In 2019, we had a year that could only be described as a disaster.  In the spring, half of the hives were dead.  We ordered New Zealand packages.  Since I had very little experience with package hives, it seemed logical to run an experiment comparing package hives to overwintered hives in terms of honey production. We went into the honey season with half of our hives being overwintered hives and half of them being package hives.  We segregated the hives as much as we could so that if we were bringing in any diseases, they would be contained.  We ran 4 beeyards with package colonies, 4 beeyards with overwintered colonies and 1 beeyard with about 1/3 package colonies and 2/3 overwintered colonies.  We fed the package colonies, but did not feed most of the overwintered colonies.  We skimmed bees from the overwintered colonies to stock our cell builder hives and mating nucs to raise queens. We requeened all of the package hives during the canola season by finding and killing the queens and then replacing them with a new queen the next day.  It ensured there was not much down time between when the queen stopped laying and the new one started again.

Honey Production

2019 was an odd summer.  It rained on and off through most of the canola season and so the bees only had about 50% flying time compared to usual and were robbing through most of the summer.  The honey crop overall reflected that. It seemed much more like a New Zealand summer than a Saskatchewan summer. Therefore, I wasn’t sure that Saskatchewan bees would outperform the New Zealand bees in those climatic conditions.  However, they still did. The package hives that we bought to survive the winter losses just didn't produce like the overwintered hives did.  111 lbs. versus 161 lbs versus 221 lbs from the breeders.  Those breeders are 2 year old queens. 
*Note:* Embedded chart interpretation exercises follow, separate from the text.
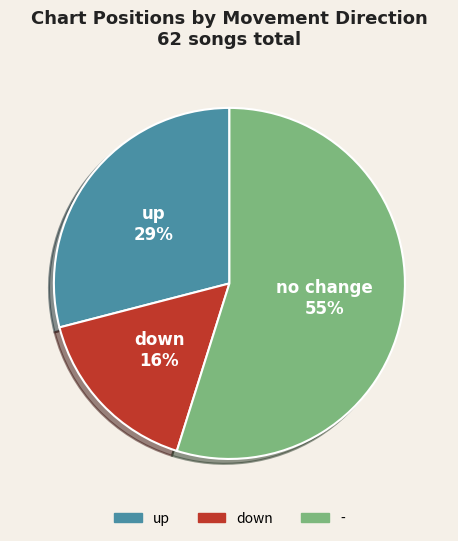

Rank the categories by value from lowest to highest.

down, up, -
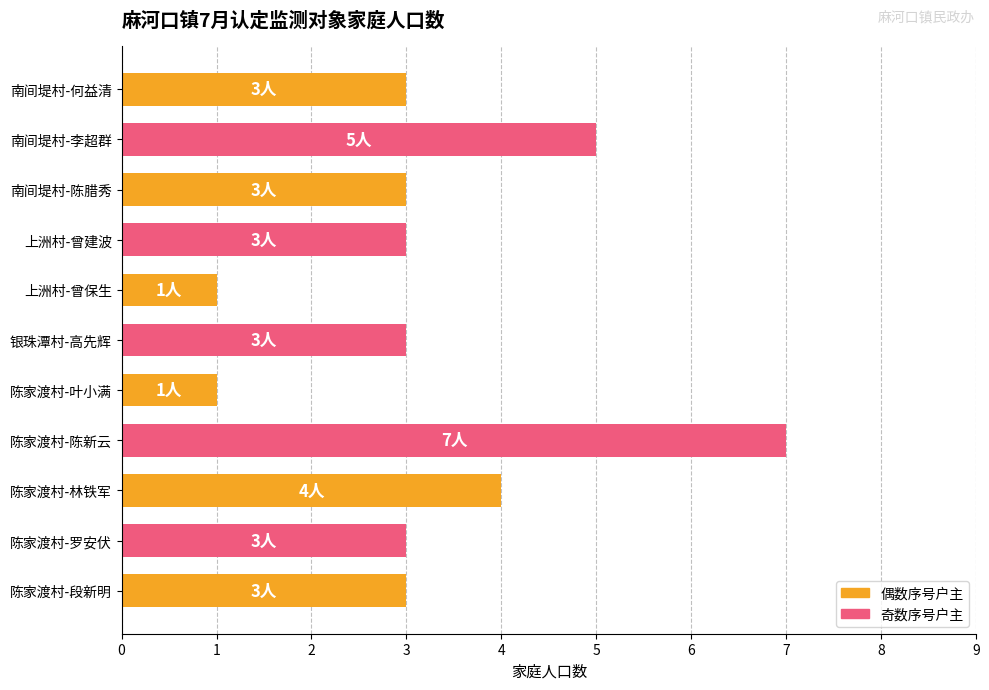

Reading top to bottom, extract all data points from this chart.

3	5	3	3	1	3	1	7	4	3	3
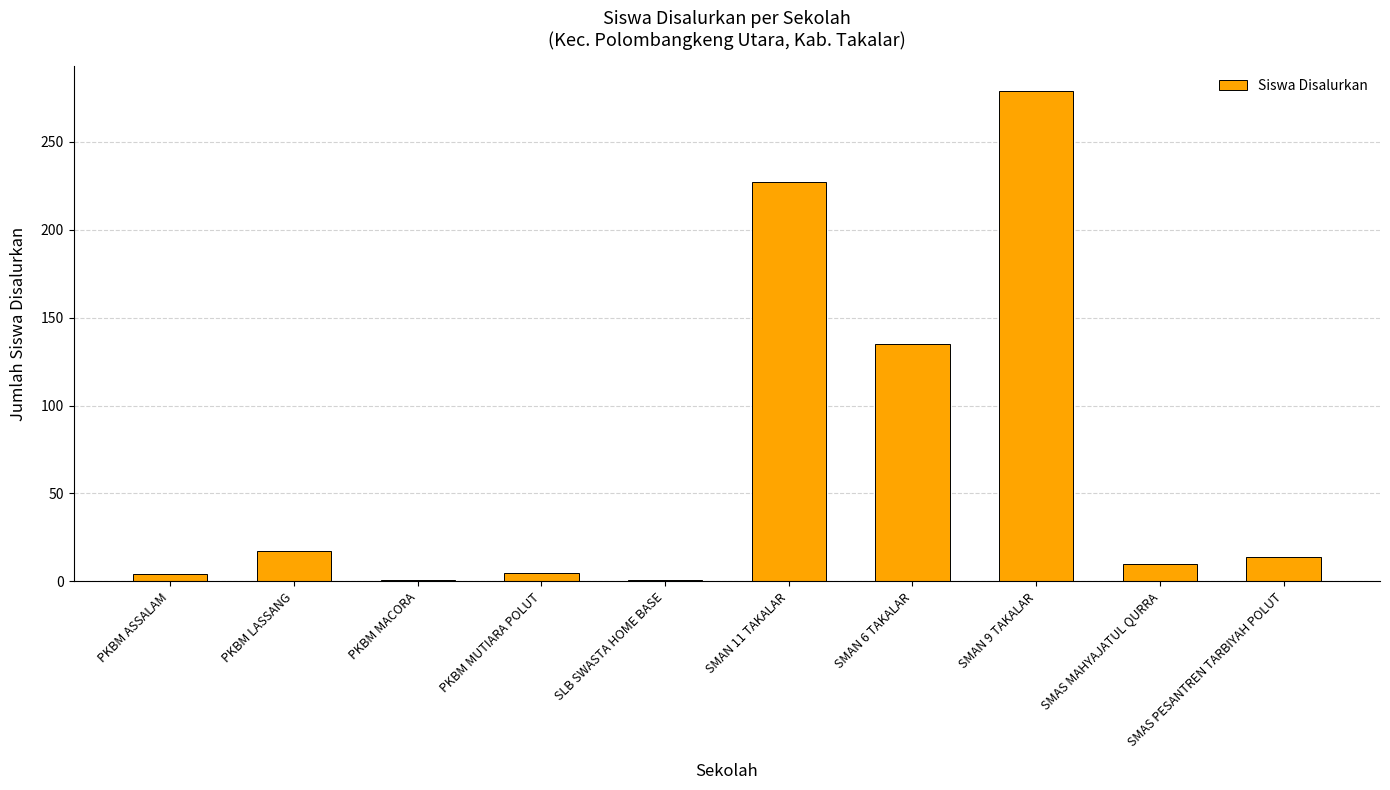

Which has a higher value, SMAN 11 TAKALAR or SMAN 9 TAKALAR?

SMAN 9 TAKALAR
chart comparing production

I realize that it could be argued that by putting the packages in separate yards, those yards just had less access or flying time and the separate locations biased the experiment against the package hives.  That's why I've also attached a separate chart from the yard that had both package hives and overwintered hives.  The overwintered hives still outproduced the package colonies.
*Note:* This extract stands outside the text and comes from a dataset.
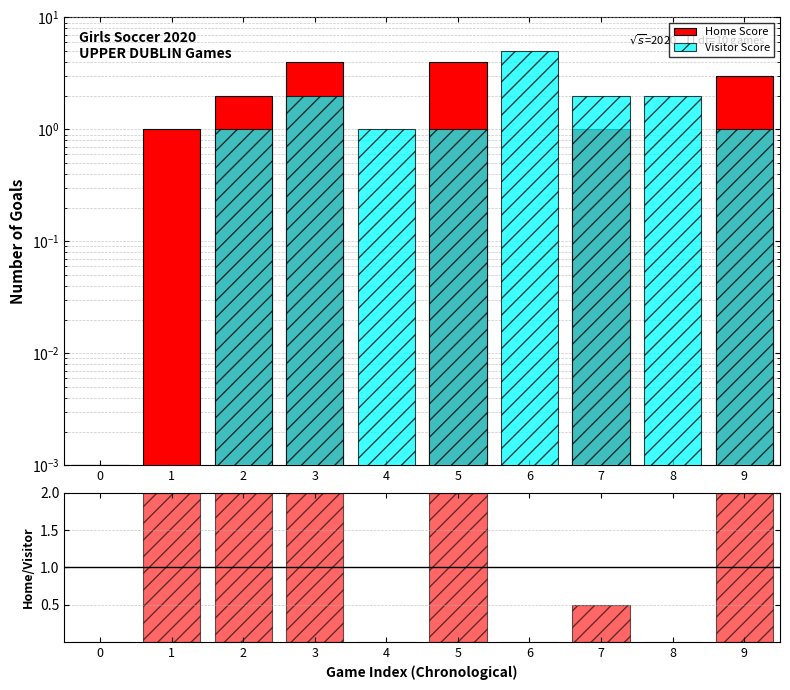

Rank the series at 2 from highest to lowest value.

Home Score, Home/Visitor, Visitor Score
chart of Hougan yard comparison

Stock comparison

Perhaps what surprised me the most was the noticeable difference in brood pattern.  As we were going through the package hives killing queens to replace them with New Zealand stock, I had one hive in each of 2 yards that the brood pattern stuck out as so different that I stopped to read the record card before I killed the queen.  In both situations, they had already been requeened with our stock earlier in the spring when their New Zealand queen was lost.  What was the noticeable difference that stopped me in my tracks?  The New Zealand bees had been annoying me with their tendency to have 2 – 4 cm of honey rimming the brood underneath the excluder.  They were restricting the queens laying room by not moving the honey up into the honey supers and leaning towards swarming tendencies.  Those 2 hives that we had already requeened had moved their honey above the excluder and had brood right up to the bottom of the top bar right across the hive.  The conclusion was that genetic stock also makes a difference as to how well honeybees go through queen excluders.  Clearly over the last decades, we had bred a stock that went through queen excluders with little to no problems without even realizing that we were doing it.  I assume those hives that did not go through queen excluders either did not produce as much and weren’t bred from or they swarmed and weren’t bred from.

I'm thankful that we could order packages when we had such a devastating winter loss, but I would always choose our overwintered stock over packages if I had the choice.